Dragos Tudorache, le principal négociateur de l'UE, affirme avoir été bombardé de SMS et d'e-mails de lobbyistes et de groupes industriels reprenant les arguments des entreprises technologiques, « demandant des centaines, des centaines et des centaines de réunions ». Cela ne surprend pas les experts en IA. « Ces entreprises ont plus de pouvoir que jamais », déclare Luciano Floridi, directeur fondateur du nouveau centre d'éthique numérique de l'université de Yale. « Elles sont plus riches que quelques centaines de pays dans le monde ».

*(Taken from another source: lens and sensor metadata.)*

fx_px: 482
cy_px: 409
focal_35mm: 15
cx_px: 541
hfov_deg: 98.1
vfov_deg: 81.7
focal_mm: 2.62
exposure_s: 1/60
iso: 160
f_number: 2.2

Le spectre qui planait sur les négociations de Bruxelles était de savoir si les modèles fondamentaux d'IA des entreprises - ceux qui, comme le chatbot d'IA ChatGPT, peuvent être utilisés pour une variété presque infinie d'objectifs - pouvaient causer de graves dommages entre les mains d'acteurs malveillants. Cette crainte s'est considérablement accrue avec la popularité explosive de ChatGPT, lancé par OpenAI en 2022. La France et l'Allemagne se sont battues pour protéger leurs propres champions de l'IA, en particulier la startup parisienne Mistral AI (fondée par d'anciens scientifiques de Meta et de Google) et Aleph Alpha en Allemagne, qui ont toutes deux levé des centaines de millions de dollars en capital-risque.

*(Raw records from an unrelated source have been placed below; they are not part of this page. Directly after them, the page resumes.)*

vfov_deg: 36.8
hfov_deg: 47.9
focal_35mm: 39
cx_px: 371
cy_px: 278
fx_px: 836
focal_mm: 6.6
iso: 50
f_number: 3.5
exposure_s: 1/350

De plus, l'IA évoluant à une vitesse fulgurante, les réglementations actuellement débattues dans le monde entier pourraient bientôt être obsolètes. « Vous essayez de réglementer une cible mouvante que très peu de gens sont techniquement compétents pour comprendre, et les agences gouvernementales ont du mal à attirer les bonnes compétences pour réglementer efficacement », a déclaré Bill Whyman, président de Tech Dynamics, une société de conseil aux entreprises technologiques basée à Washington, D.C. « Vous ne savez pas ce que vous allez obtenir en fin de compte, lorsque vous ouvrirez la boîte de Pandore de la réglementation ».
Conclusion
La proposition de la Commission relative à un règlement sur l'IA n'a pas fait grand bruit lorsque l'UE l'a présentée il y a trois ans. Mais avec l'essor de l'IA générative au cours de l'année écoulée, le projet s'est retrouvé sous les feux des projecteurs et a creusé des fossés entre les législateurs de l'Union européenne. Les députés européens ont proposé d'amender la proposition pour s'assurer qu'elle s'applique aux puissantes IA à usage général, tandis qu'une poignée d'États membres, menés par la France, ont poussé dans la direction opposée, cherchant à obtenir une exception réglementaire pour les IA avancées dans l'espoir d'encourager les champions nationaux.
Le trilogue marathon de décembre a débouché sur un texte de compromis qui comprenait encore certaines dispositions relatives aux IA à usage général, ce qui a suscité l'opposition persistante de certains gouvernements. Le mois dernier encore, ces divisions semblaient pouvoir faire dérailler l'adoption du projet de loi. Mais avec un vote critique des États membres sur le texte de compromis passé au début du mois, l'Union semble presque certaine d'adopter son règlement phare sur l'IA d'ici quelques mois.
Cela dit, le projet de loi doit encore franchir quelques étapes avant d'être adopté : dans les semaines à venir, les députés européens seront invités à voter en séance plénière pour l'adopter formellement. Il y aura ensuite un vote final du Conseil.
Toutefois, ces dernières étapes semblent moins susceptibles d'entraîner des bouleversements entre les colégislateurs de l'UE. En effet, les élections législatives approchent et le mandat du collège actuel touche à sa fin, ce qui signifie que le temps législatif et la marge de manœuvre en matière de réputation sont limités.